Work to be completed. In the peatland nutrient abstract, list every plant group whose share of total ANPP is given as a percentage. Give the percentage and say whether it is for the bog or the fen.

Text shown.
== Segment start ==
|Publication Type:||Journal Article|
|Year of Publication:||2004|
|Authors:||Chapin, C. T., Bridgham, S. D., Pastor J.|
|Keywords:||chamaedaphne-calyculata, growth, net primary production, nitrogen, northern minnesota, nutrient limitation, peatland gradient, peatlands, ph, phosphorus mineralization, plant functional diversity, shoot biomass, southern boreal alberta, sphagnum-magellanicum|
Nutrient limitation is often assumed to be similar among the species of a plant community. However, limitation can differ among ecosystems and among life forms and individual species within a particular ecosystem. Peatlands have some of the lowest nutrient availabilities and highest acidities among wetland types, but the relative roles of nutrient limitation and pH stress in structuring peatland plant communities are unknown. Accordingly, we measured changes in above-ground net primary production (ANPP) and percent cover of plants to additions of low levels of N, P, and calcium carbonate in a bog and fen in northern Minnesota, USA. Plots were treated for three years with a combination of 2 or 6 g N m(-2) yr(-1) as ammonium, 0.67 or 2 g P m(-2) yr(-1), and/or calcium carbonate to raise the pH of the bog from 3.8 to 4.9 and the pH of the fen from 4.9 to 6.4. In the bog, the low N treatment increased ANPP, whereas the high N treatment inhibited ANPP. Lime addition also stimulated ANPP. The whole-community bog response was largely due to bryophytes, which accounted for 76% of ANPP on average. However, the productivity of the shrub community (18% of total ANPP) increased with P additions but only during the third year of fertilizer application. Productivity of the bog graminoids did not respond significantly to any addition. Fen ANPP was stimulated by P addition, but the effect was isolated to graminoids (95% of total ANPP), and this was largely due to the response of Carex exilis. Our results suggest that low nutrient availability does not necessarily imply nutrient limitation of peatland plant communities. Furthermore, life forms and individual species responded differently, indicating that there are several levels of nutrient limitation within each peatland community. In particular, bog Sphagnum mosses appear to have a very low tolerance for N. Production and community structure were controlled by N-availability and pH in the bog and by P-availability in the fen.
== Segment end ==
Data listing.
== Segment start ==
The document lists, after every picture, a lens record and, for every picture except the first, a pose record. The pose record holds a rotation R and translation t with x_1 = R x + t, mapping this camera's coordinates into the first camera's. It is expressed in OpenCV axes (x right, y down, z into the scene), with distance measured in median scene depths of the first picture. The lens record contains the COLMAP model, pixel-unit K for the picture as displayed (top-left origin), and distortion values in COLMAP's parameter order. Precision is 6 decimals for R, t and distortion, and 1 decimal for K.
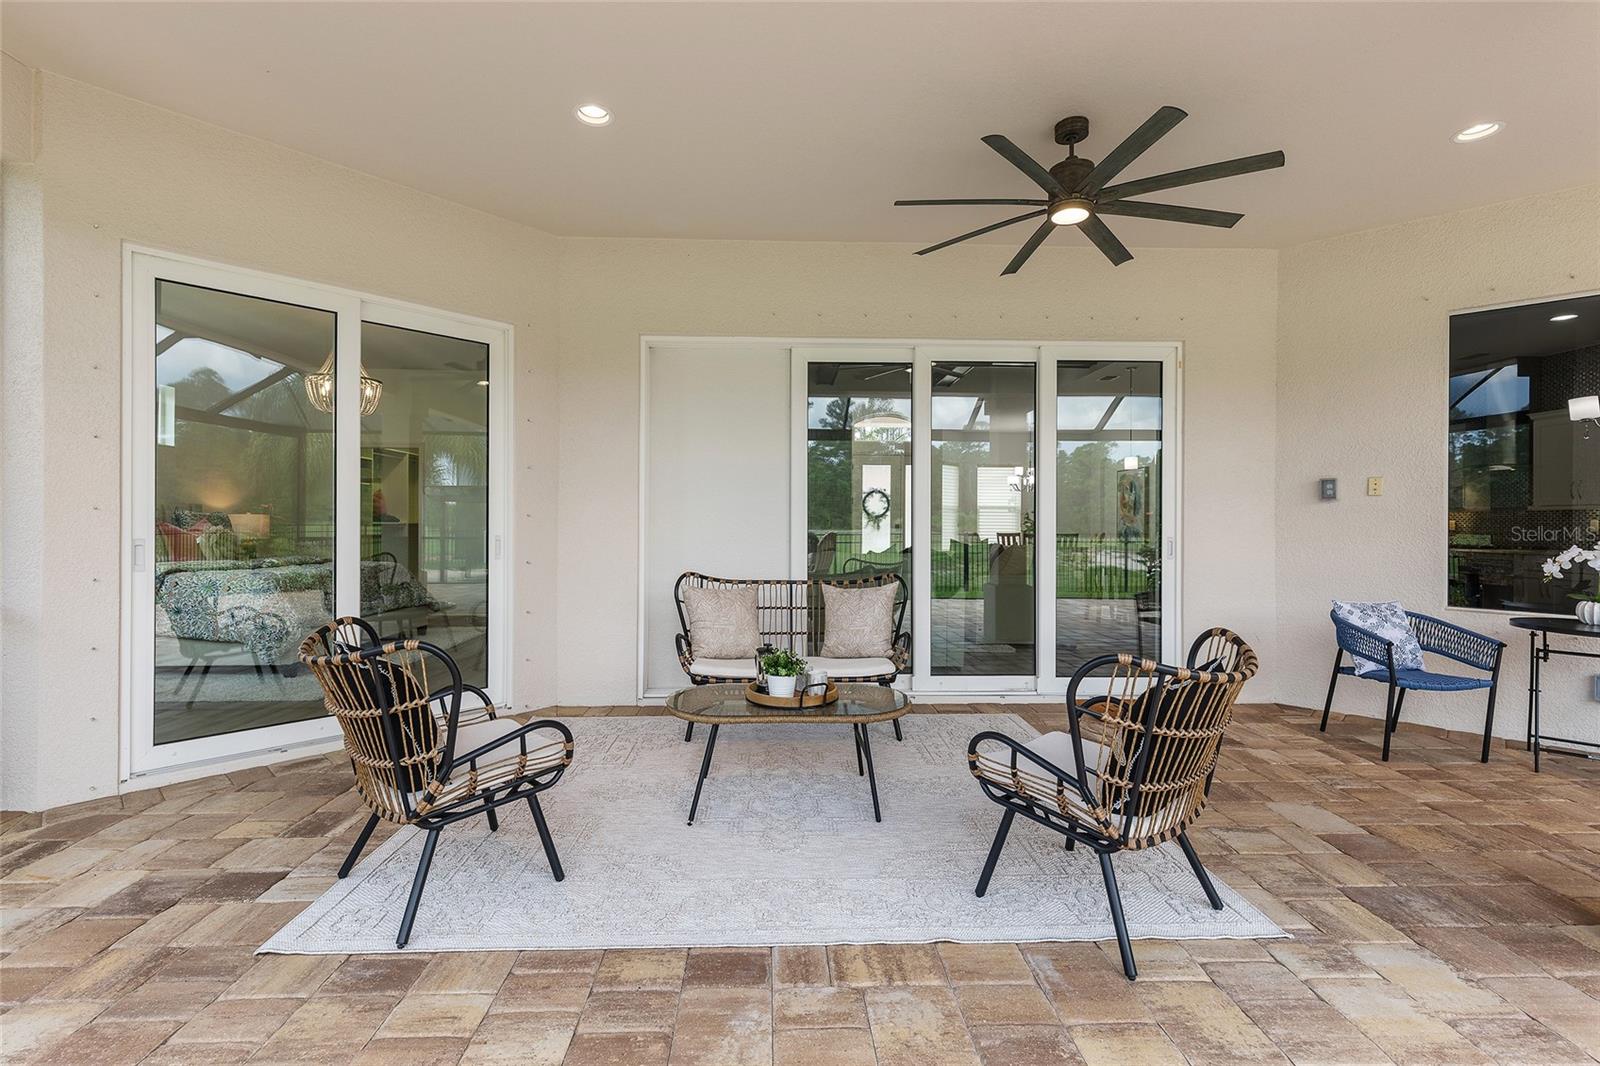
lens RADIAL K [[718.1, 0, 805.0], [0, 718.1, 522.9], [0, 0, 1]] dist [0.009070, -0.000504]
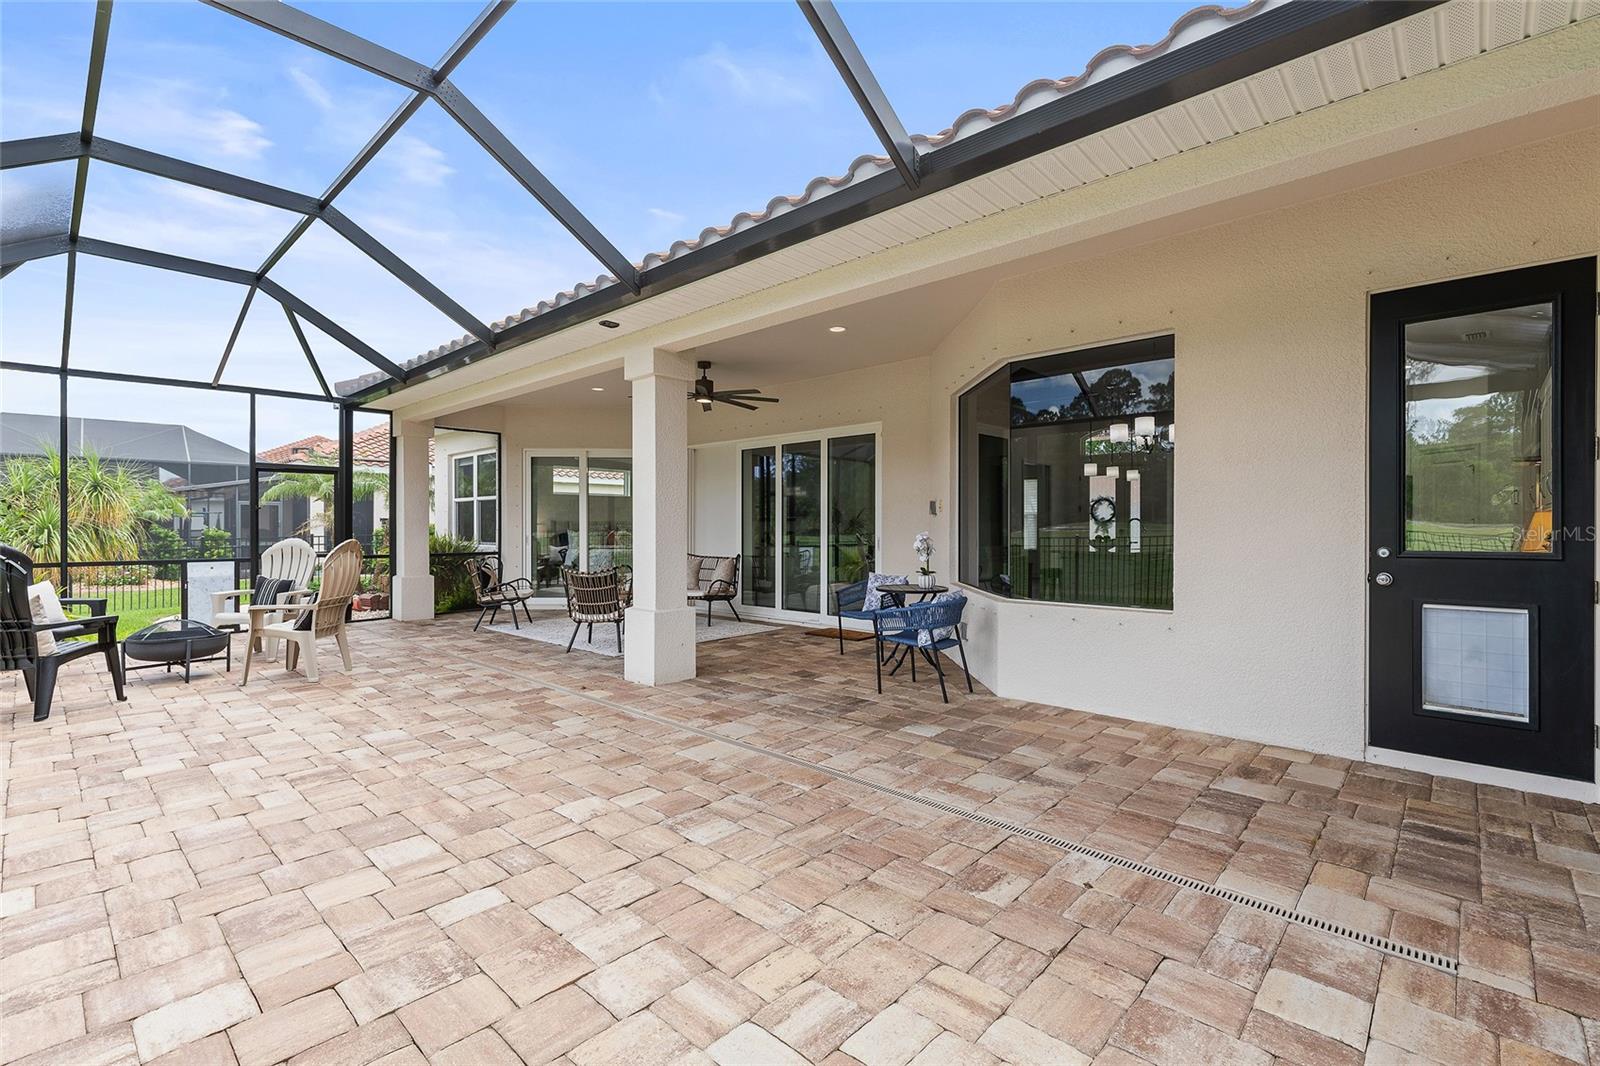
lens RADIAL K [[718.1, 0, 806.7], [0, 718.1, 529.4], [0, 0, 1]] dist [0.009070, -0.000504]
pose [[0.705426, -0.003276, -0.708776, 1.880553], [0.005142, 0.999987, 0.000496, -0.001429], [0.708765, -0.003995, 0.705433, -0.359456]]
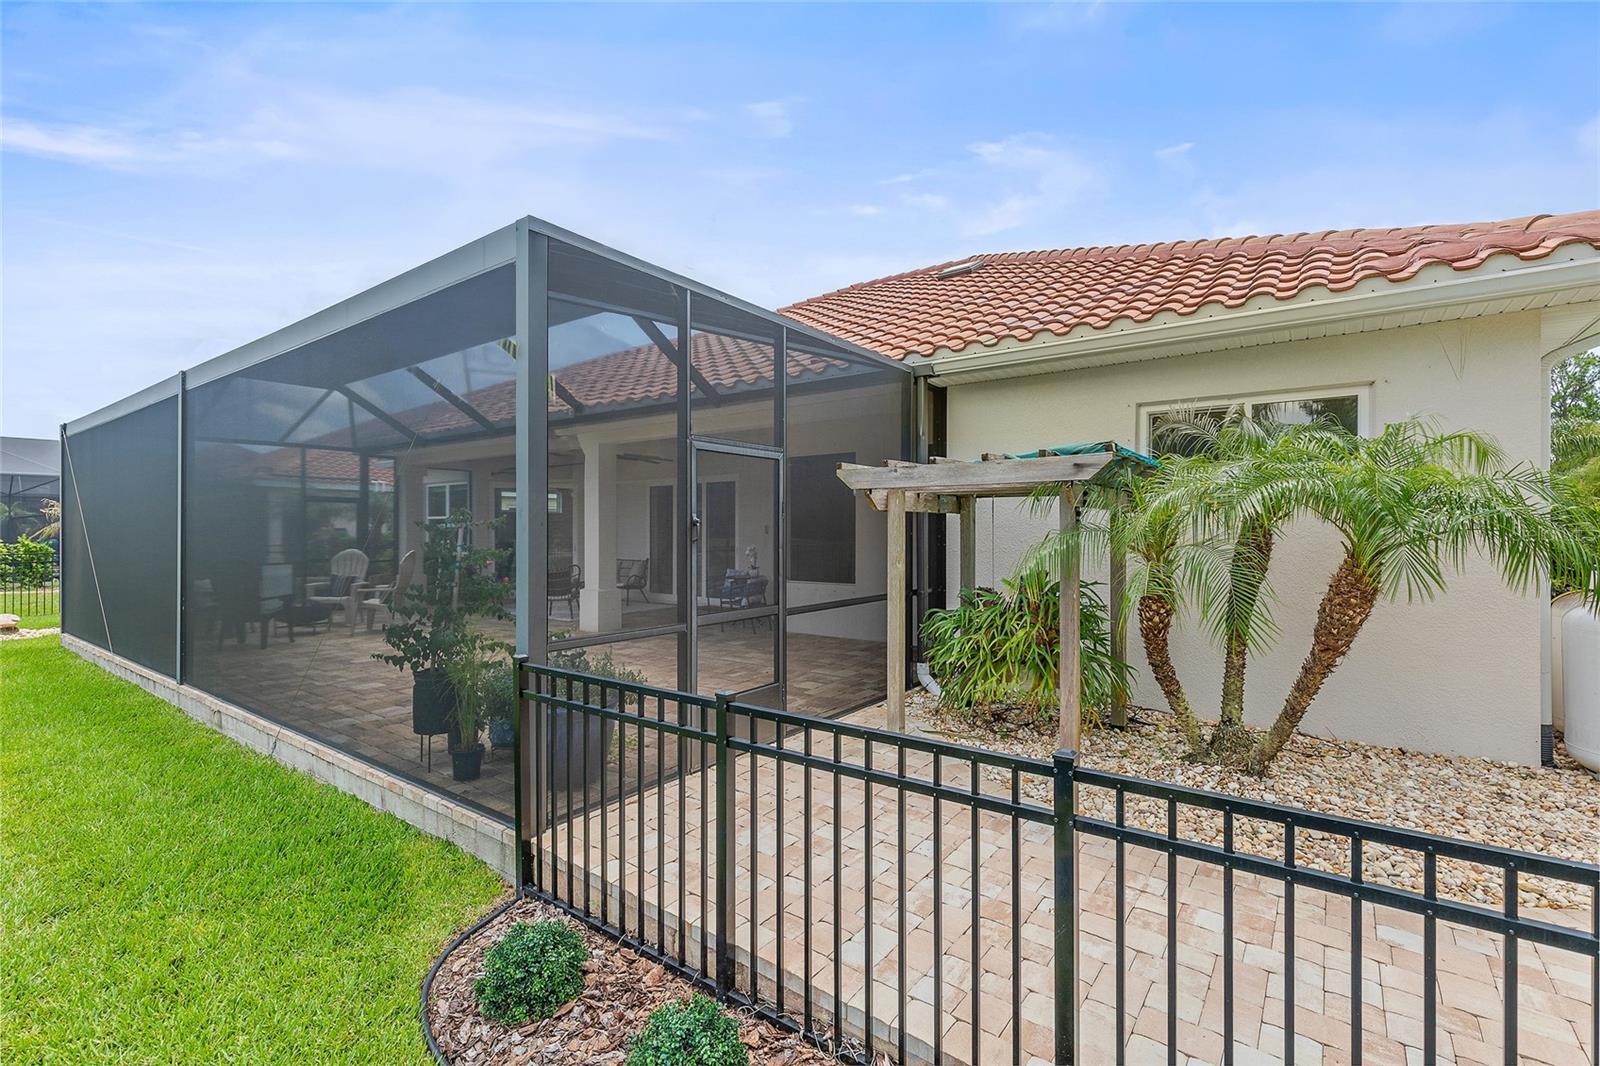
lens RADIAL K [[718.1, 0, 799.8], [0, 718.1, 530.6], [0, 0, 1]] dist [0.009070, -0.000504]
pose [[0.780603, -0.004520, -0.625011, 2.884505], [0.004203, 0.999989, -0.001983, -0.048334], [0.625013, -0.001079, 0.780614, -1.176670]]
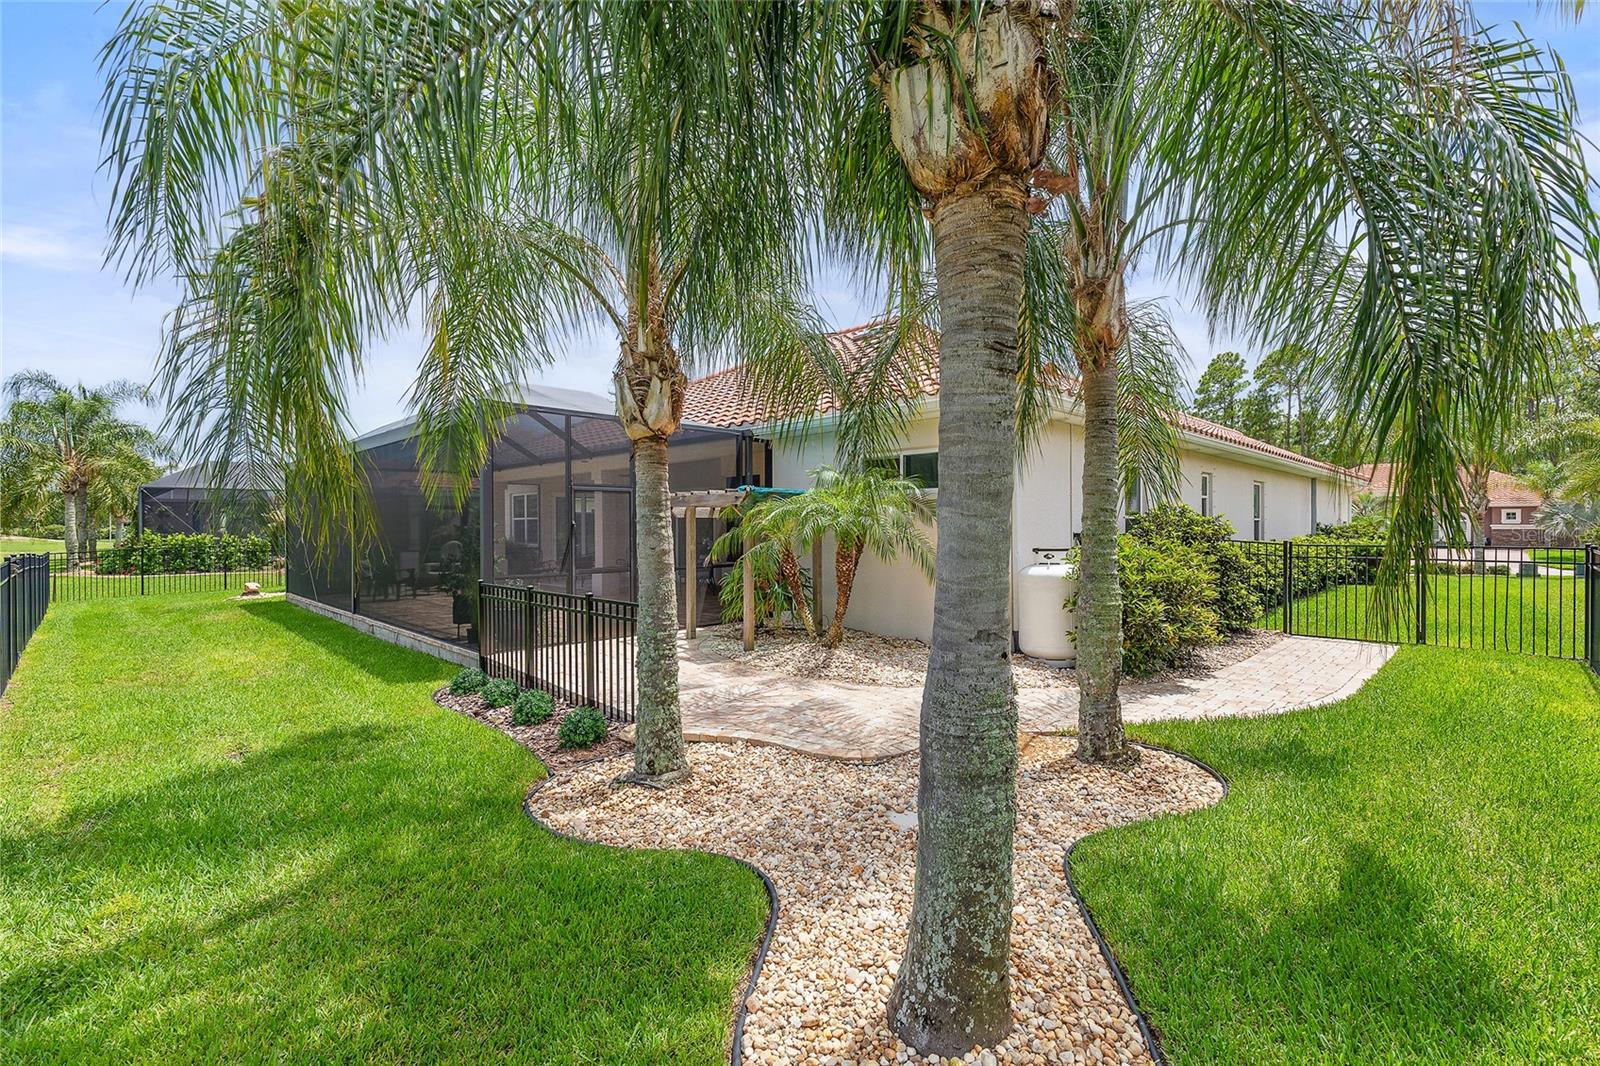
lens RADIAL K [[718.1, 0, 806.5], [0, 718.1, 528.5], [0, 0, 1]] dist [0.009070, -0.000504]
pose [[0.686561, -0.005917, -0.727049, 4.429187], [0.011600, 0.999929, 0.002816, -0.051818], [0.726980, -0.010367, 0.686580, -1.499912]]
== Segment end ==
Answer to this exercise.
- Bryophytes: 76% of ANPP on average, bog
- Shrub community: 18% of total ANPP, bog
- Graminoids: 95% of total ANPP, fen